アブストラクト(37巻11号:日本胸部外科学会雑誌)

Title : 左室収縮能(圧-容積特性)からみた慢性僧帽弁閉鎖不全症の手術予後に関する検討
Subtitle : 原著
Authors : 酒井敬, 川島康生
Authors(kana) :
Organization : 大阪大学医学部第1外科
Journal : 日本胸部外科学会雑誌
Volume : 37
Number : 11
Page : 2298-2304
Year/Month : 1989 / 11
Article : 原著
Publisher : 日本胸部外科学会
Abstract : 慢性僧帽弁閉鎖不全症の手術予後に関して左室収縮能(圧-容積特性)の面から検討を行った. 手術症例28例を対象とし, 正常例11例を対照とした. 28例中, 術後早期の不整脈死が2例, 遠隔期の心不全死1例, 突然死2例であった. 術後臨床症状がNYHA2度以上に改善したものが21例で, 3度にとどまった症例が2例であった. 対象28例を手術により症状の改善したA群21例, 予後不良のB群7例(術後早期の不整脈死2例, 遠隔死亡3例, 術後NYHA3度にとどまった2例)に分けて検討した. A群では術前の左室拡張末期容積(EDVI), 収縮末期容積(ESVI)は162±48ml/M2, 66±21ml/M2であり, 一方B群ではそれぞれ220±48ml/M2, 143±50ml/M2であり, いずれもB群はA群に比し大であった(p<0.01). 左室駆出率(EF)はA群では0.59±0.08, B群では0.36±0.07でありB群で低値を示した(p<0.01). なお0.45を境に両群は分離した. 収縮末期壁応力(ESS)はA群では170±37kdyne/cm2, B群では250±38kdyne/cm2であり, B群で高値を示した(p<0.01).
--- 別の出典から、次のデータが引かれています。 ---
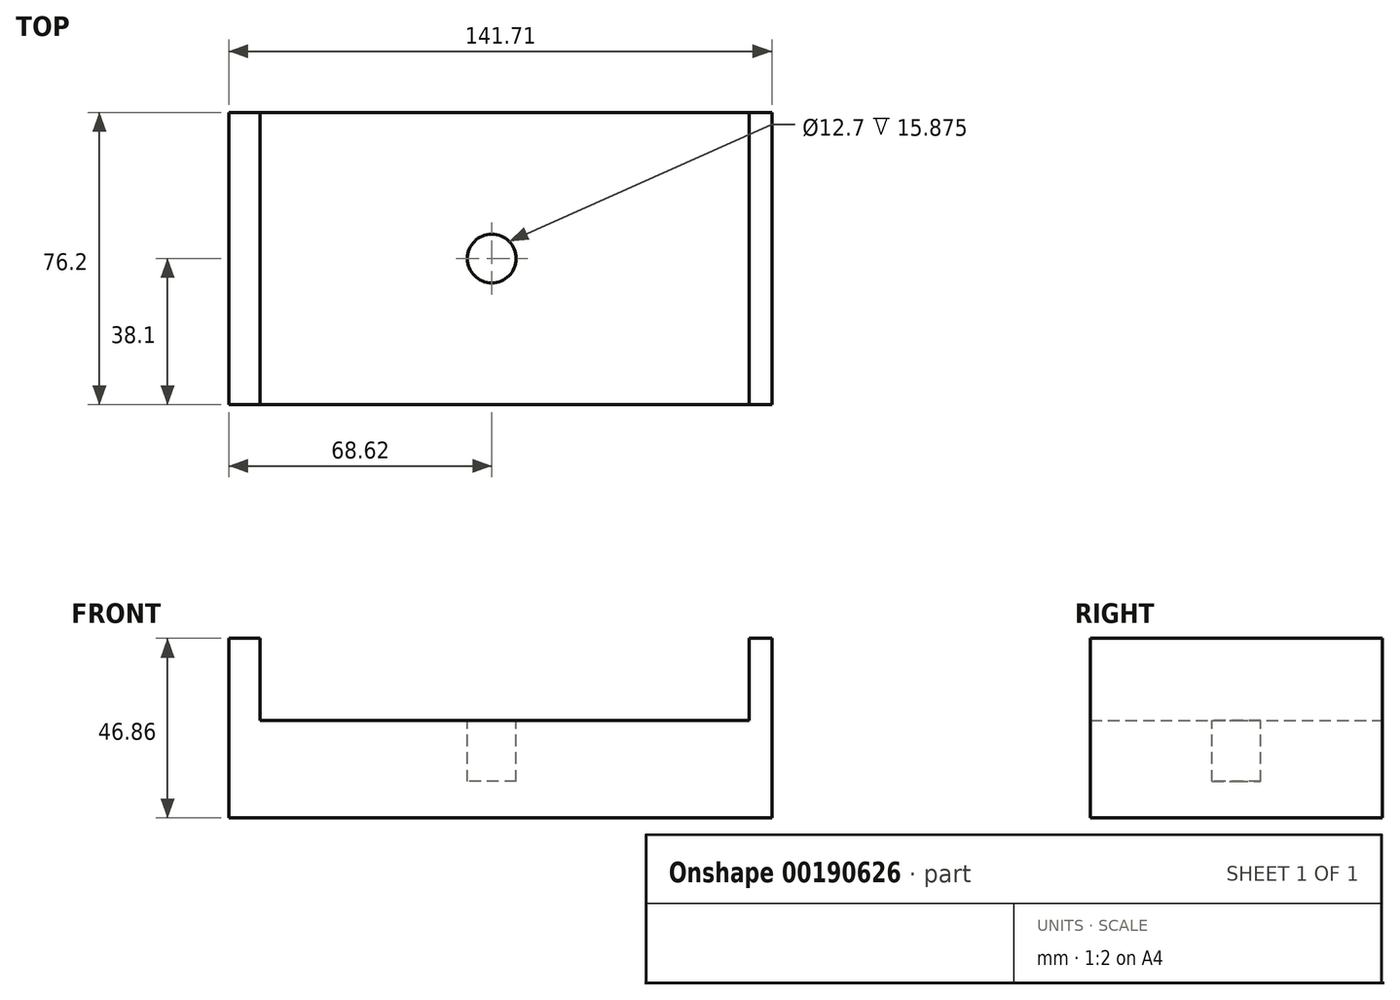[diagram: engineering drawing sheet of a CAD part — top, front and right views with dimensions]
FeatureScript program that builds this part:
annotation { "Feature Type Name" : "Feature", "Feature Type Description" : "" }
export const myFeature = defineFeature(function(context is Context, id is Id, definition is map)
    precondition{}
    {
        {
            var Q0;
            Q0=qCreatedBy(makeId("Front.planeOp"),FACE);
            var sketch = newSketch(context, id + "F0", { "sketchPlane" : qUnion([Q0])});
            skLineSegment(sketch, "E0", {"start": v(-68.62, 31.1) * mm, "end": v(-68.62, -15.76) * mm});
            skLineSegment(sketch, "E1", {"start": v(-68.62, -15.76) * mm, "end": v(73.1, -15.76) * mm});
            skLineSegment(sketch, "E2", {"start": v(73.1, -15.76) * mm, "end": v(73.1, 31.1) * mm});
            skLineSegment(sketch, "E3", {"start": v(73.1, 31.1) * mm, "end": v(67.16, 31.1) * mm});
            skLineSegment(sketch, "E4", {"start": v(67.16, 31.1) * mm, "end": v(67.16, 9.64) * mm});
            skLineSegment(sketch, "E5", {"start": v(67.16, 9.64) * mm, "end": v(6.35, 9.64) * mm});
            skLineSegment(sketch, "E6", {"start": v(-60.44, 9.64) * mm, "end": v(-60.44, 31.1) * mm});
            skLineSegment(sketch, "E7", {"start": v(-60.44, 31.1) * mm, "end": v(-68.62, 31.1) * mm});
            skLineSegment(sketch, "E8", {"start": v(-6.35, 9.64) * mm, "end": v(-6.35, -6.24) * mm});
            skLineSegment(sketch, "E9", {"start": v(-6.35, -6.24) * mm, "end": v(6.35, -6.24) * mm});
            skLineSegment(sketch, "E10", {"start": v(6.35, -6.24) * mm, "end": v(6.35, 9.64) * mm});
            skLineSegment(sketch, "E11.trimOffspring", {"start": v(-6.35, 9.64) * mm, "end": v(-60.44, 9.64) * mm});
            skSolve(sketch);
        }
        {
            var Q0;
            Q0 = qSketchRegion(id + "F0", true);
            extrude(context, id + "F1", {"entities" : qUnion([Q0]), "depth" : 76.2 * mm});
        }
        {
            var Q0;
            Q0=makeQuery(id+"F1.opExtrude","SWEPT_FACE",FACE,{"disambiguationData":[OSD([sQuery(id+"F0.wireOp",EDGE,"E9")])]});
            extrude(context, id + "F2", {"entities" : qUnion([Q0]), "operationType" : NewBodyOperationType.ADD, "depth" : 15.88 * mm});
        }
        {
            var Q0;
            Q0=makeQuery(id+"F2.boolean.opBoolean","MERGE",FACE,{"derivedFrom":[makeQuery(id+"F1.opExtrude","SWEPT_FACE",FACE,{"disambiguationData":[OSD([sQuery(id+"F0.wireOp",EDGE,"E5")])]}),makeQuery(id+"F1.opExtrude","SWEPT_FACE",FACE,{"disambiguationData":[OSD([sQuery(id+"F0.wireOp",EDGE,"E11.trimOffspring")])]}),makeQuery(id+"F2.opExtrude","CAP_FACE",FACE,{"disambiguationData":[OSD([sQuery(id+"F0.wireOp",EDGE,"E9")])],"isStart":false})]});
            var sketch = newSketch(context, id + "F3", { "sketchPlane" : qUnion([Q0])});
            skCircle(sketch, "E12", {"center": v(0, -38.1) * mm, "radius": 6.35 * mm});
            skSolve(sketch);
        }
        {
            var Q0;
            Q0 = qSketchRegion(id + "F3", true);
            extrude(context, id + "F4", {"entities" : qUnion([Q0]), "operationType" : NewBodyOperationType.REMOVE, "oppositeDirection" : true, "depth" : 15.88 * mm});
        }
    });
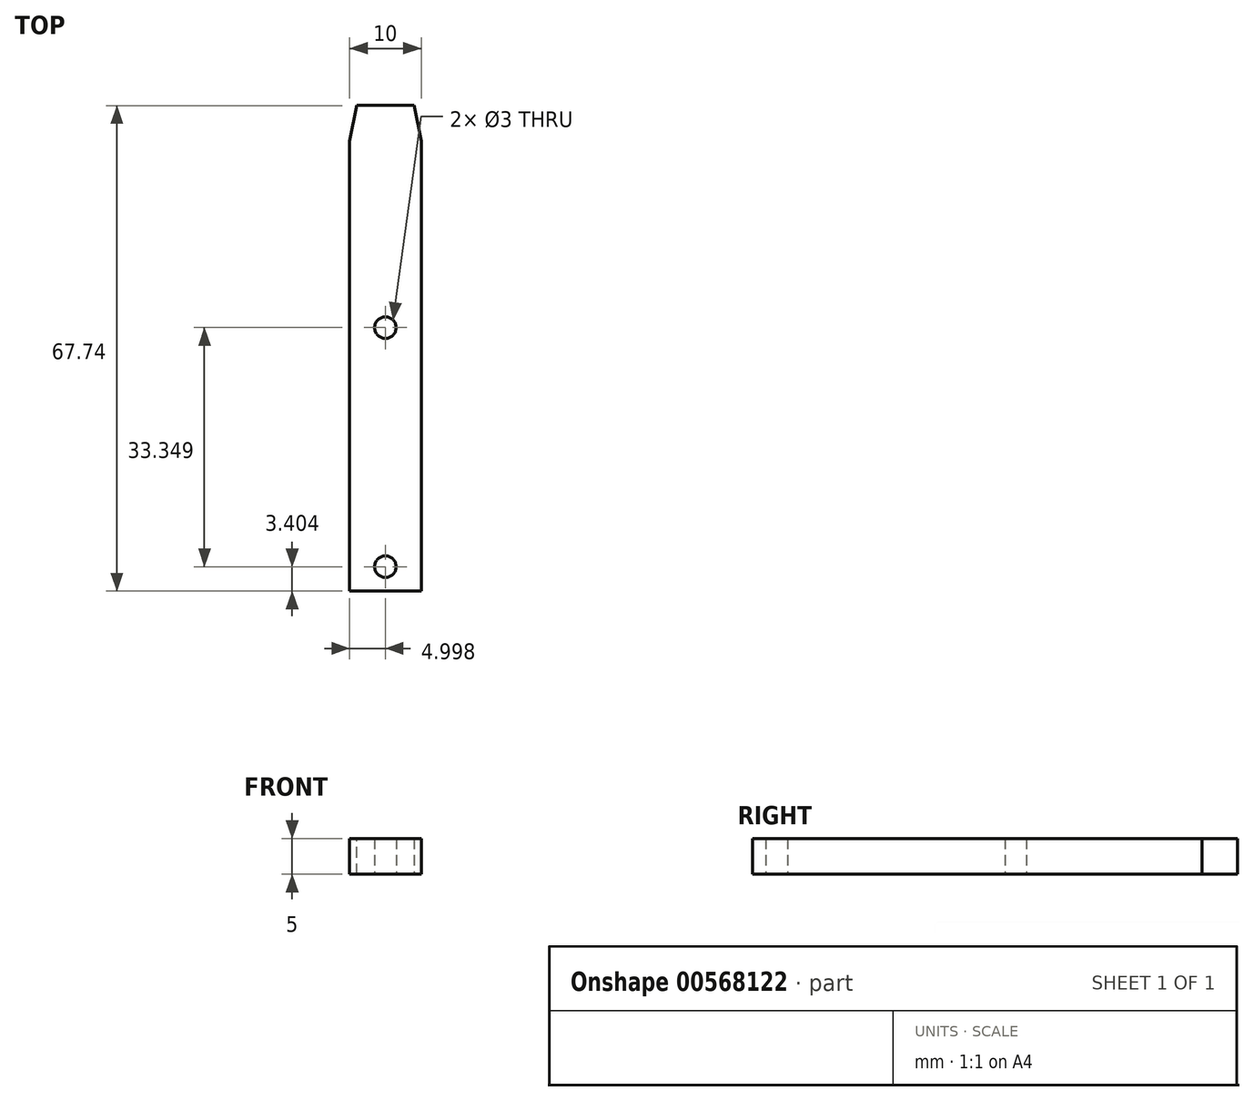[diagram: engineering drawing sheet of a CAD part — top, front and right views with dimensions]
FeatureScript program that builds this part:
annotation { "Feature Type Name" : "Feature", "Feature Type Description" : "" }
export const myFeature = defineFeature(function(context is Context, id is Id, definition is map)
    precondition{}
    {
        {
            var Q0;
            Q0=qCreatedBy(makeId("Top.planeOp"),FACE);
            var sketch = newSketch(context, id + "F0", { "sketchPlane" : qUnion([Q0])});
            skLineSegment(sketch, "E0.bottom", {"start": v(-44.61, 45.43) * mm, "end": v(-34.61, 45.43) * mm});
            skLineSegment(sketch, "E0.top", {"start": v(-44.61, -22.3) * mm, "end": v(-34.61, -22.3) * mm});
            skLineSegment(sketch, "E0.left", {"start": v(-44.61, 45.43) * mm, "end": v(-44.61, -22.3) * mm});
            skLineSegment(sketch, "E0.right", {"start": v(-34.61, 45.43) * mm, "end": v(-34.61, -22.3) * mm});
            skCircle(sketch, "E1", {"center": v(-39.61, -18.9) * mm, "radius": 1.5 * mm});
            skCircle(sketch, "E2", {"center": v(-39.61, 14.44) * mm, "radius": 1.5 * mm});
            skPoint(sketch, "E3", {"position": v(-39.61, -22.3) * mm});
            skSolve(sketch);
        }
        {
            var Q0;
            Q0 = qSketchRegion(id + "F0", true);
            extrude(context, id + "F1", {"entities" : qUnion([Q0]), "endBound" : BoundingType.SYMMETRIC, "depth" : 5 * mm, "offsetDistance" : 25 * mm});
        }
        {
            var Q0;
            Q0=makeQuery(id+"F1.opExtrude","SWEPT_EDGE",EDGE,{"disambiguationData":[OSD([sQuery(id+"F0.wireOp",EDGE,"E0.bottom"),sQuery(id+"F0.wireOp",EDGE,"E0.left")])]});
            var Q1;
            Q1=makeQuery(id+"F1.opExtrude","SWEPT_EDGE",EDGE,{"disambiguationData":[OSD([sQuery(id+"F0.wireOp",EDGE,"E0.bottom"),sQuery(id+"F0.wireOp",EDGE,"E0.right")])]});
            chamfer(context, id + "F2", {"entities" : qUnion([Q0, Q1]), "chamferType" : ChamferType.TWO_OFFSETS, "width1" : 5 * mm, "oppositeDirection" : false, "width2" : 1 * mm, "tangentPropagation" : true});
        }
    });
A群では正常対照群の146±26kdyne/cm2と差を認めなかった. ESS/ESVIはA群では2.66±0.68kdyne・M2/cm5, B群では1.83±0.28kdyne・M2/cm5であり, B群で低値を示した(p<0.01). 正常対照群と比べると両群共に低値であった(p<0.01). ESS-ESVI関係をみると正常対照群ではy(ESS)=2.14x(ESVI)+78(r=0.59, p<0.05)の直線関係が成立したのに対し, 慢性僧帽弁閉鎖不全症症例28例ではy(ESS)=210logx(ESVI)-206(r=0.81, p<0.001)の対数関係が成立した. B群の症例は右上方に集合し, ESVIの増加に伴うESSの増加が少なく, 左室収縮能の低下が明らかとなった. 予後不良例のB群の7例は, 全例が術前ESVIが100ml/M2, ESSが200kdyne/cm2以上の領域に属しており, EFは全例0.45以下を示した. これらの症例では左室収縮能が術前より既に低下した症例であることが明らかとなった. 以上より, 左室収縮能と手術予後の関連からみると, 少なくとも術前ESVIが100ml/M2, EFが0.45に至るまでに手術を行う必要があると考える.